Recopiez le passage du texte sur Gilles Goujon qui commence aux mots « Élégant et distingué » et s'arrête après « entre autres merveilles. », en substituant « turbot » à « homard ».

Texte à lire –
((

Un héros de la grande cuisine française sacré 9e chef du monde en 2015, distinction archi méritée.
L'implantation de l'ex-arpète de Béziers dans ce bled perdu dans la garrigue, à trente kilomètres de Narbonne, était un singulier défi ô combien risqué: le restaurant Le Vieux Puits avait fait faillite trois fois.
En juin 1992, Gilles Goujon a 31 ans. Son épouse Marie-Christine et lui n'ont pas d'argent et ils veulent à tout prix avoir un restaurant à eux, et lui trois étoiles au Michelin comme ses maîtres célèbres: Marc Meneau à l'Espérance de Vézelay et Roger Vergé au Moulin de Mougins qui a été son mentor, son modèle d'homme, un génial cuisinier star de la Côte d'Azur avant Alain Ducasse à Monaco, premier chef d'hôtel au sommet en 1987.
Élégant et distingué comme un major anglais, Roger Vergé, l'as du homard au Sauternes, a repéré le talentueux Goujon habile de ses mains et redoutable cuiseur de loups de ligne et de grosses langoustines. Dans la brigade mouginoise, il accomplit des prodiges au piano. À 22 ans, Gilles Goujon est promu chef de partie aux poissons et crustacés, un poste convoité, décisif pour l'envoi des cadeaux de la Méditerranée: des langoustes fraîches en saison entre autres merveilles.
Modeste, effacé, concentré sur ses assiettes, Goujon voit sa maestria récompensée dans ce moulin chic tenu par Denise Vergé où se pressent les «rich and famous» de Cannes, Antibes, Saint-Tropez, le sculpteur César, le peintre Arman, Jean Marais, José Artur, Eddie Barclay, une très belle clientèle qui va forger la splendide réputation de ce moulin mouginois –la meilleure table de la Côte d'Azur avec L'Oasis de Louis Outhier à La Napoule et la Bonne Auberge de Jo Rostang à Antibes, tous disparus du paysage azuréen.

))

Données fournies –
((

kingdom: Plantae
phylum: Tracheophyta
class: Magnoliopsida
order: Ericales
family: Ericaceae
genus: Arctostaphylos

))

Corrigé –
Élégant et distingué comme un major anglais, Roger Vergé, l'as du turbot au Sauternes, a repéré le talentueux Goujon habile de ses mains et redoutable cuiseur de loups de ligne et de grosses langoustines. Dans la brigade mouginoise, il accomplit des prodiges au piano. À 22 ans, Gilles Goujon est promu chef de partie aux poissons et crustacés, un poste convoité, décisif pour l'envoi des cadeaux de la Méditerranée: des langoustes fraîches en saison entre autres merveilles.